Entries shown: Begin

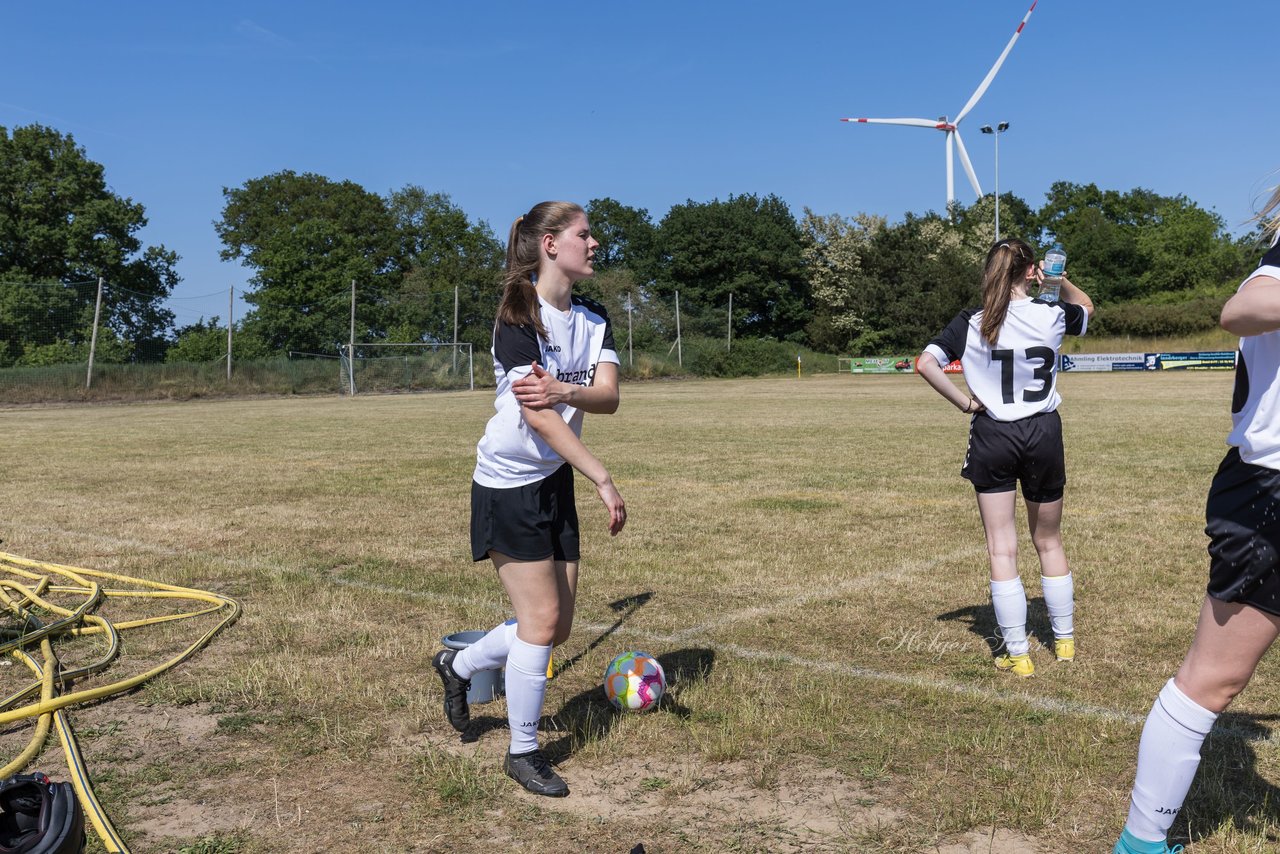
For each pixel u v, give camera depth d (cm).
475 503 322
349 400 3406
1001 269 417
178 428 1994
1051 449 420
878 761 332
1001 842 278
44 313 3450
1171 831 282
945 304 6175
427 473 1180
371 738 360
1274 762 327
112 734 368
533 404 297
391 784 322
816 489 1002
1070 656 444
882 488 1005
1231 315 216
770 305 7150
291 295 5259
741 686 409
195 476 1161
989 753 338
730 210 7062
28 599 564
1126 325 5747
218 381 3650
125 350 3581
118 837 284
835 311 6712
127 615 545
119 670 444
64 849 212
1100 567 630
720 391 3538
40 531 802
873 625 506
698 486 1031
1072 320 421
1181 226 7069
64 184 4553
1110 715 373
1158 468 1126
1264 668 423
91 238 4616
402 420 2197
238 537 768
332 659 452
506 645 331
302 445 1570
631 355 4934
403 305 5134
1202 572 615
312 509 906
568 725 371
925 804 302
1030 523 442
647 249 7500
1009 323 419
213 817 300
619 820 294
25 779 226
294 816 300
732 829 288
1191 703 240
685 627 505
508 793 314
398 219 7250
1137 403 2356
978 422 430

Entries shown: End

_Work to complete:_ The line with "1158 468 1126" marks where to start. Transcribe from there through the final line of the records, exactly and with nothing added.

_Result of this task:_
1158 468 1126
1264 668 423
91 238 4616
402 420 2197
238 537 768
332 659 452
506 645 331
302 445 1570
631 355 4934
403 305 5134
1202 572 615
312 509 906
568 725 371
925 804 302
1030 523 442
647 249 7500
1009 323 419
213 817 300
619 820 294
25 779 226
294 816 300
732 829 288
1191 703 240
685 627 505
508 793 314
398 219 7250
1137 403 2356
978 422 430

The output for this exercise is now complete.